ロバート・キャパが主要登場人物のひとりになっている『歴史の証人 ホテル・リッツ 生と死、そして裏切り』を読み終えたまさにその日に、岩波文庫初の写真集である本書の存在を知り、何の迷いもなく購入した。ワタシのために発行されたのではないか、などと思い上がってもどうか許して欲しい。

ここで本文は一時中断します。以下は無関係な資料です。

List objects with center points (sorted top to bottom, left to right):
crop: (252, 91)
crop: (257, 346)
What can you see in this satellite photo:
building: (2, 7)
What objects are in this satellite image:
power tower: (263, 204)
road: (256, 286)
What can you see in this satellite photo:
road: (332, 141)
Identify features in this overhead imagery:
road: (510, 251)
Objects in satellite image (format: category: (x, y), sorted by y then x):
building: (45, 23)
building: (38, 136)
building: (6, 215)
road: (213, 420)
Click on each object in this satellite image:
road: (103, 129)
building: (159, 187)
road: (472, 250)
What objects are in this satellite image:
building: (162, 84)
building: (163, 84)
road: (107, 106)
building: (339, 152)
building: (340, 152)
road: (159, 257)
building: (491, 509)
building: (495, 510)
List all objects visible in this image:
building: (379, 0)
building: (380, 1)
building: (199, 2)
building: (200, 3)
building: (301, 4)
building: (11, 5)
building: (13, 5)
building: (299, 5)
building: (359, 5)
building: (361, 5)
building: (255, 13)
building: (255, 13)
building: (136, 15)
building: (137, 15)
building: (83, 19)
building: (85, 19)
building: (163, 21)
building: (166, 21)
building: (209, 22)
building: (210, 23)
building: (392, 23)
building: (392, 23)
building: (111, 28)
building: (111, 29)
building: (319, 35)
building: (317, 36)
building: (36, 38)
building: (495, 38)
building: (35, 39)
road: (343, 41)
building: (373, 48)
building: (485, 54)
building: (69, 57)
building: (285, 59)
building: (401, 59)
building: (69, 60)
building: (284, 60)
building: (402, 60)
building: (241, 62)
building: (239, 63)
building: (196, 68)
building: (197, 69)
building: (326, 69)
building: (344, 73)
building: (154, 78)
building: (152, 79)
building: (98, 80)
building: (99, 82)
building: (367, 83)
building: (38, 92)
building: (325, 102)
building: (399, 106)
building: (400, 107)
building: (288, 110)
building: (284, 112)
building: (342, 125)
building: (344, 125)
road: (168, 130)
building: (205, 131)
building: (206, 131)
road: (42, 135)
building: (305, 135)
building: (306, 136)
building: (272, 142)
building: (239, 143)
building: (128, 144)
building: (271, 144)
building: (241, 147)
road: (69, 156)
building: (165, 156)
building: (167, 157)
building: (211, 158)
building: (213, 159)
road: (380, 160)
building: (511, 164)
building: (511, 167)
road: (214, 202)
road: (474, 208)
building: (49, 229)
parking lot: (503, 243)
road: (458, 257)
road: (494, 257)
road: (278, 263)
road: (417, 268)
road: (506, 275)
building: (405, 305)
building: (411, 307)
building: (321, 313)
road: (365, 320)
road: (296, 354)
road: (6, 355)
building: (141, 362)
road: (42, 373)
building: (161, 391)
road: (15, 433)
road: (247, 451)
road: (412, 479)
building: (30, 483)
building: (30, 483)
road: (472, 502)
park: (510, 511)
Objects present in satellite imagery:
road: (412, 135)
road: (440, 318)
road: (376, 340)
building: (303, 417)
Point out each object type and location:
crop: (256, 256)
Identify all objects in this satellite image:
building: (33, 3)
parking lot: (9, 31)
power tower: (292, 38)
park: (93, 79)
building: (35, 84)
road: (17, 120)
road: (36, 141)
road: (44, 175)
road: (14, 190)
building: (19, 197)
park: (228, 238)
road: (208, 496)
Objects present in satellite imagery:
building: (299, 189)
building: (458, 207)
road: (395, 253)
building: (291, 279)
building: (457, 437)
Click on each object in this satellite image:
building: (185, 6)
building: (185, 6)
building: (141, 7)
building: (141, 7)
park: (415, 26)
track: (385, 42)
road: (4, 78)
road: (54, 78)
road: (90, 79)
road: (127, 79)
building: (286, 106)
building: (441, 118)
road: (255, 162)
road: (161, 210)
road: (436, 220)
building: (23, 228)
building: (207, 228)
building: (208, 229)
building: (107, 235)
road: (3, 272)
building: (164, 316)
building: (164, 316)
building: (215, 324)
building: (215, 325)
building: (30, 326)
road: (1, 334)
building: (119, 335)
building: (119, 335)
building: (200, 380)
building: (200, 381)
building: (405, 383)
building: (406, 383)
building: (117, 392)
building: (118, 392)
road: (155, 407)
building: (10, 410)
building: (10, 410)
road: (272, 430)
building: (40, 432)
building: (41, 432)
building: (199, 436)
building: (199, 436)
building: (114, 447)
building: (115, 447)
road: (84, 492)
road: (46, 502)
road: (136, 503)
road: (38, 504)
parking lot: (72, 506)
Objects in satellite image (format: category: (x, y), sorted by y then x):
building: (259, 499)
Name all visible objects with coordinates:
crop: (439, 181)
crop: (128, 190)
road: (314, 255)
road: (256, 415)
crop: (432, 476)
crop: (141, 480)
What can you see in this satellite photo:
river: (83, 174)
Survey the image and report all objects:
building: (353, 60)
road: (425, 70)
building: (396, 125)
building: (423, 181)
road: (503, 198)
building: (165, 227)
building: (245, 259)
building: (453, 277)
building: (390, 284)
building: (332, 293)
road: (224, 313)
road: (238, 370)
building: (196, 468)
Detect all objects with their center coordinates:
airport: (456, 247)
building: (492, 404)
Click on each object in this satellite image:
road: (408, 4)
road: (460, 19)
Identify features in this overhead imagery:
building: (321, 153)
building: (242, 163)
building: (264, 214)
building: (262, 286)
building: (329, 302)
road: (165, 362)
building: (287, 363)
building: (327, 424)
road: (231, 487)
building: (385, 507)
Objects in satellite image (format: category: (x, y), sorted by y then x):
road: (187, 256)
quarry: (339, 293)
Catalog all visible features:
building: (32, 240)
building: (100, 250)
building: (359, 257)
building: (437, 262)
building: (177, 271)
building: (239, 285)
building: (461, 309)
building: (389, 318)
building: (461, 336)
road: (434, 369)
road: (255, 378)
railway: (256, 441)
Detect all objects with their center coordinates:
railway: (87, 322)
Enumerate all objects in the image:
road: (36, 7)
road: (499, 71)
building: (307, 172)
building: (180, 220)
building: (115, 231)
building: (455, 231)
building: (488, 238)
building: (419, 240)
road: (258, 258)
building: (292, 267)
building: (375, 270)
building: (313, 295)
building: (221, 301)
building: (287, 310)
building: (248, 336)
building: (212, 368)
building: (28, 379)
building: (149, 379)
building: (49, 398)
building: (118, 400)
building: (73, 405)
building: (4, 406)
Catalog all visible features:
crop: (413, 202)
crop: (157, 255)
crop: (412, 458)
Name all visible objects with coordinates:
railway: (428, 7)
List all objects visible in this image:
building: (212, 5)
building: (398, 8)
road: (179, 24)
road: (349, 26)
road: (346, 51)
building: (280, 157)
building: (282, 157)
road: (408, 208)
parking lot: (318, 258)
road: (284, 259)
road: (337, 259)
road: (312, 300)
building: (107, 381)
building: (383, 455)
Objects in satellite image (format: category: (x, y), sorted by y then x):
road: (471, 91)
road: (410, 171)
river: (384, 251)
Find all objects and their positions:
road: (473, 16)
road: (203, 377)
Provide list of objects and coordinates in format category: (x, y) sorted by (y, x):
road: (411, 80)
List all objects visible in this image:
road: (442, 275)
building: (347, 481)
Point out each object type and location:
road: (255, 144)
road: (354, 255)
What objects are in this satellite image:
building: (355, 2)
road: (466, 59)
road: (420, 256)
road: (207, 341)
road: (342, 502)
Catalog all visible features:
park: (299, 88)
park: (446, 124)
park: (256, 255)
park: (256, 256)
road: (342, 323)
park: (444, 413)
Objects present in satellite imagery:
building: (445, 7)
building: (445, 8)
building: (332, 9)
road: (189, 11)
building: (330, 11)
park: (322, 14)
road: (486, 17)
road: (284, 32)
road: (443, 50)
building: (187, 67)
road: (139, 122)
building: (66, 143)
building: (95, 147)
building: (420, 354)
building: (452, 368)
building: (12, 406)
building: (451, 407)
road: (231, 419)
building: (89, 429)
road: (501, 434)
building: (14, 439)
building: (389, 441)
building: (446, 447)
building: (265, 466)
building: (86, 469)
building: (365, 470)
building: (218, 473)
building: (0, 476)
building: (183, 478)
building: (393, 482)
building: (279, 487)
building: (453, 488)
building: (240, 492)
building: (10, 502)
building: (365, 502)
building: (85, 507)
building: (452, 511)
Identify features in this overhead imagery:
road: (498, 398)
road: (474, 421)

内容は、帯の「世界最高の戦争写真家の思い出に」という惹句にふさわしく、厳選された236点の写真。もちろん、キャパを世に知らしめた「崩れ落ちる兵士」や、『ホテル・リッツ』にも頻繁に登場し、彼の友人でもあるアーネスト・ヘミングウェイのポートレートのほか、1954年に来日した際の写真も掲載されている。
戦争写真家として名を馳せたキャパだが、写真集としてじっくり見てみると、子供の写真が少なくなく、そしてどれも非常に印象的なことに気づく。大人にはできない、子どもならではの表情を巧みに撮ったものが多い。実はキャパは子供好き?新たな発見をしたような気分が何とも心地いい。
それにしても、キャパの写真が文庫で手軽に見られるとは、何とも贅沢。岩波文庫に拍手喝采。